WORK ITEM -> Reproduce the part of the book review that begins with the words "For believers, the" and ends after "not about money.".

PROVIDED TEXT ->
- - -
Quinn on Books: Calling Occupants of Interplanetary Craft

Review of “For All We Know,” by Mike Fiorito

Review by Michael Quinn

Do you believe in UFOs? For some, the existence of aliens is a given, based on statistical probability or the (limited) evidence from photos and videos. Others swear they’ve had firsthand encounters, often shrouded in mystery. Years ago, I had a boyfriend who once, with terror in his voice, recounted an eerie childhood alien abduction experience. He never mentioned it again during our five years together, possibly because of my stunned reaction.

For believers, the idea of extraterrestrial life can also evoke profound awe, akin to gazing at a magnificent sunset or a starry sky. Brooklyn author Mike Fiorito taps into this wonder in his latest novel, “For All We Know.” This thought-provoking and heartfelt coming-of-(new)-age story follows Matteo Tarquini from the 1960s to the present, charting his transformation from a kid in the projects to a philosopher of the people.

Matteo is one of three kids born to tough but loving parents who smoke, gamble and struggle to make ends meet. The family lives in a dirty Queens building with graffiti-strewn walls and the stink of the nearby Department of Sanitation. Matteo’s parents dream of a better life for their kids, but Matteo has his own ideas about what that entails—it’s not about money.

One night, a man pulls a gun on teenage Matteo to steal his radio. Matteo bolts, not because the radio is valuable, but because music is sacred to him. Shaken afterward, Matteo and his best friend, Squid, get high and blast rock records to comfort themselves. They sense but can’t yet articulate how music “can transport you. Deliver you. That music is a form of time travel.”
- - -
Extracted page text data
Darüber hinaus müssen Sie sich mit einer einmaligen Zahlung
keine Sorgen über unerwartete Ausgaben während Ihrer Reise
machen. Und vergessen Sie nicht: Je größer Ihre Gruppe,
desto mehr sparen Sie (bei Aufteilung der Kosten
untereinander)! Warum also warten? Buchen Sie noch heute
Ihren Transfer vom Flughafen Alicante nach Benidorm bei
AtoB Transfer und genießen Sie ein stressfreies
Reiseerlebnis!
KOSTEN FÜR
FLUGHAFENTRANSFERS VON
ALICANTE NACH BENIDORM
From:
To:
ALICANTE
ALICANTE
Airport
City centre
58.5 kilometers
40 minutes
- - -
THE ANSWER ->
For believers, the idea of extraterrestrial life can also evoke profound awe, akin to gazing at a magnificent sunset or a starry sky. Brooklyn author Mike Fiorito taps into this wonder in his latest novel, “For All We Know.” This thought-provoking and heartfelt coming-of-(new)-age story follows Matteo Tarquini from the 1960s to the present, charting his transformation from a kid in the projects to a philosopher of the people.

Matteo is one of three kids born to tough but loving parents who smoke, gamble and struggle to make ends meet. The family lives in a dirty Queens building with graffiti-strewn walls and the stink of the nearby Department of Sanitation. Matteo’s parents dream of a better life for their kids, but Matteo has his own ideas about what that entails—it’s not about money.